Dataset records:
::::::

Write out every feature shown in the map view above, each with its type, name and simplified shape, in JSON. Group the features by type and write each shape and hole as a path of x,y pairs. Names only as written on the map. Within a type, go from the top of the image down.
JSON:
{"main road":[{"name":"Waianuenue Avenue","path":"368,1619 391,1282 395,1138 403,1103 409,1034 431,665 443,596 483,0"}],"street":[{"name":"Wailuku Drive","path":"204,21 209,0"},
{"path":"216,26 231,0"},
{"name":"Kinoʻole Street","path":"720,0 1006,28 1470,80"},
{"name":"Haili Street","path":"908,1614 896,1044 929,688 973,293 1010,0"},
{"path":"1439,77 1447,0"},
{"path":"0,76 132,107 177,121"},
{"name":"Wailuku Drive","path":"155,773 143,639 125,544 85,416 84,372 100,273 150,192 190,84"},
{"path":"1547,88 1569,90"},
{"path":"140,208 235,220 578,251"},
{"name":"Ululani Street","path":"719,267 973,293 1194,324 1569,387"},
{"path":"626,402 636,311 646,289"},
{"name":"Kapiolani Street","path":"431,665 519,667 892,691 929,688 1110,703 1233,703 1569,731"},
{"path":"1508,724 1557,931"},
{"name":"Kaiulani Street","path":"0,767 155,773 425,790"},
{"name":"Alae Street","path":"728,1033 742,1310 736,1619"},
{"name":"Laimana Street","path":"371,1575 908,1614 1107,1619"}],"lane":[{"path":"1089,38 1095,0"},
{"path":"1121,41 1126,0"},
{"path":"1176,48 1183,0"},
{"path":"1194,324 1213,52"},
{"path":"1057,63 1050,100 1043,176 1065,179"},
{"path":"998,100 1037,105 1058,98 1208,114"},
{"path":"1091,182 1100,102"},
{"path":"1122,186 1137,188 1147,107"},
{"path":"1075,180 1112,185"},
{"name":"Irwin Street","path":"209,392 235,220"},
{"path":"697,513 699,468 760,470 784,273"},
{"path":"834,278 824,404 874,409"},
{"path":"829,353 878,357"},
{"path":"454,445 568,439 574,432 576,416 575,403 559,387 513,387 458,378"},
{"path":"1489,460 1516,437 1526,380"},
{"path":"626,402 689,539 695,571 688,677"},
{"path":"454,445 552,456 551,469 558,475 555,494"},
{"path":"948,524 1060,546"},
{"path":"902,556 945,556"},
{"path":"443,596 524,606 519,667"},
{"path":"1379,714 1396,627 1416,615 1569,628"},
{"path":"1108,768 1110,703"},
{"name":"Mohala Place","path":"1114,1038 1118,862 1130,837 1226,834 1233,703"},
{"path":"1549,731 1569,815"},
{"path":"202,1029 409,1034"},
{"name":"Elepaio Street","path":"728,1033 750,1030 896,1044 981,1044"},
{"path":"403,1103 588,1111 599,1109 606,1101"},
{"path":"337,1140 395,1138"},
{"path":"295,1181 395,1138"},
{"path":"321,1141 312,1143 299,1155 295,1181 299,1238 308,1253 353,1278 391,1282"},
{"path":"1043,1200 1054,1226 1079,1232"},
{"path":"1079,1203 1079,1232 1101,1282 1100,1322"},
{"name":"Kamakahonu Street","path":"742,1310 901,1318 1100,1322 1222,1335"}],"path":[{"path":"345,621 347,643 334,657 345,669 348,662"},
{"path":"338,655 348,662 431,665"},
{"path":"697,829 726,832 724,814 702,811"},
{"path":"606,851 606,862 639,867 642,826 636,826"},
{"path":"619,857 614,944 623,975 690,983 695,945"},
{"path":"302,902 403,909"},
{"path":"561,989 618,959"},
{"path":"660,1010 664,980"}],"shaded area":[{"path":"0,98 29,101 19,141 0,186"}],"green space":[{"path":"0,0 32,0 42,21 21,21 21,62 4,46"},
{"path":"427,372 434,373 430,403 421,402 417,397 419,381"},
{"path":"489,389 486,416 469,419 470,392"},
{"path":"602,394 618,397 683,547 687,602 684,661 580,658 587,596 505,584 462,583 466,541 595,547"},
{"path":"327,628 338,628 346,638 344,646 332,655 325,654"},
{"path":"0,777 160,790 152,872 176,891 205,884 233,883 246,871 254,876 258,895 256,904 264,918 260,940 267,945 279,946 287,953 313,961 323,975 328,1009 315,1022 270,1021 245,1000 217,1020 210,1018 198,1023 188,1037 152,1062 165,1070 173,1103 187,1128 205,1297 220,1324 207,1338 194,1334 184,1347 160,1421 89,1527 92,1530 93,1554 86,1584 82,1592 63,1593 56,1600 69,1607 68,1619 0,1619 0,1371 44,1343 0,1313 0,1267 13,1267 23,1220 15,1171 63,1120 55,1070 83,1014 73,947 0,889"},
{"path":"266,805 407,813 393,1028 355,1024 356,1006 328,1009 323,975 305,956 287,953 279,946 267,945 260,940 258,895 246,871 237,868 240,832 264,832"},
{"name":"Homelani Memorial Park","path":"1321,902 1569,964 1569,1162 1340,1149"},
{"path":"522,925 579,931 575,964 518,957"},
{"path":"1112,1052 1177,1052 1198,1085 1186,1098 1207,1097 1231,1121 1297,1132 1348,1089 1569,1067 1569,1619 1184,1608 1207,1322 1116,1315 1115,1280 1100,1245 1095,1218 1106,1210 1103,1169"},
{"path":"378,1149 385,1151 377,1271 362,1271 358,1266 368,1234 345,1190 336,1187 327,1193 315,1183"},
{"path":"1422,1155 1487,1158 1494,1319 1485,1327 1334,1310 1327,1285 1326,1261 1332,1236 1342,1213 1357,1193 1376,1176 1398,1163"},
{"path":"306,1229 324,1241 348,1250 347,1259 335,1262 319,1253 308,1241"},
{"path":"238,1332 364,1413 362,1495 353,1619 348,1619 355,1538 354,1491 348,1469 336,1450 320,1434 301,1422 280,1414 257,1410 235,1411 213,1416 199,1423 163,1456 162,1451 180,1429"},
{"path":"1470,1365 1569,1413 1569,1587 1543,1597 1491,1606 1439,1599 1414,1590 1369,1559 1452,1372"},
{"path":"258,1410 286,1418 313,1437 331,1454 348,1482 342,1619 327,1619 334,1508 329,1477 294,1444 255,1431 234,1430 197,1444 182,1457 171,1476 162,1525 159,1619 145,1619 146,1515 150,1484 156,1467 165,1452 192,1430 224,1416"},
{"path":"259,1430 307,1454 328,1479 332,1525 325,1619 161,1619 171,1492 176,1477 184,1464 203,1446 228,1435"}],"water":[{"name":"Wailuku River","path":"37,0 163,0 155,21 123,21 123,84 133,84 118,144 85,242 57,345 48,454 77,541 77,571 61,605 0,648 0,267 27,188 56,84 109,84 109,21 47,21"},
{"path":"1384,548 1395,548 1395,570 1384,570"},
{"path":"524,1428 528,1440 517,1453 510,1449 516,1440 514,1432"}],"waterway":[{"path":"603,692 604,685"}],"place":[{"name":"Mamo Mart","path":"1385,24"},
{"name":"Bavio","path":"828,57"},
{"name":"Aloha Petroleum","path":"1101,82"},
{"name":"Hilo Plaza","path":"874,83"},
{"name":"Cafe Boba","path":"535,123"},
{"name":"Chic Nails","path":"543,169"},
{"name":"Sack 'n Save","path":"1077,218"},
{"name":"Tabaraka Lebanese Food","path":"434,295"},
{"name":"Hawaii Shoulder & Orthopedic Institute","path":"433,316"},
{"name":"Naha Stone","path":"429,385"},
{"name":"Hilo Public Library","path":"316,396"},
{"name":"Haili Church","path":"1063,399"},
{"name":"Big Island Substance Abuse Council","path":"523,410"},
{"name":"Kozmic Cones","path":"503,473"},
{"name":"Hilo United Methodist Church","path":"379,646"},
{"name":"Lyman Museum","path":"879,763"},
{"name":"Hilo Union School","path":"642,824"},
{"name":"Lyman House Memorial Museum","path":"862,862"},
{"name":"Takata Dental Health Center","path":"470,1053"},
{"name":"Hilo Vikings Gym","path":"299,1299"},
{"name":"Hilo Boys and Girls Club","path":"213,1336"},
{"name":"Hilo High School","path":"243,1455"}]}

::::::

Find the word "Lyman" in the entries above. Copy every line that has it.

**Answer to the problem**.
{"name":"Lyman Museum","path":"879,763"},
{"name":"Lyman House Memorial Museum","path":"862,862"},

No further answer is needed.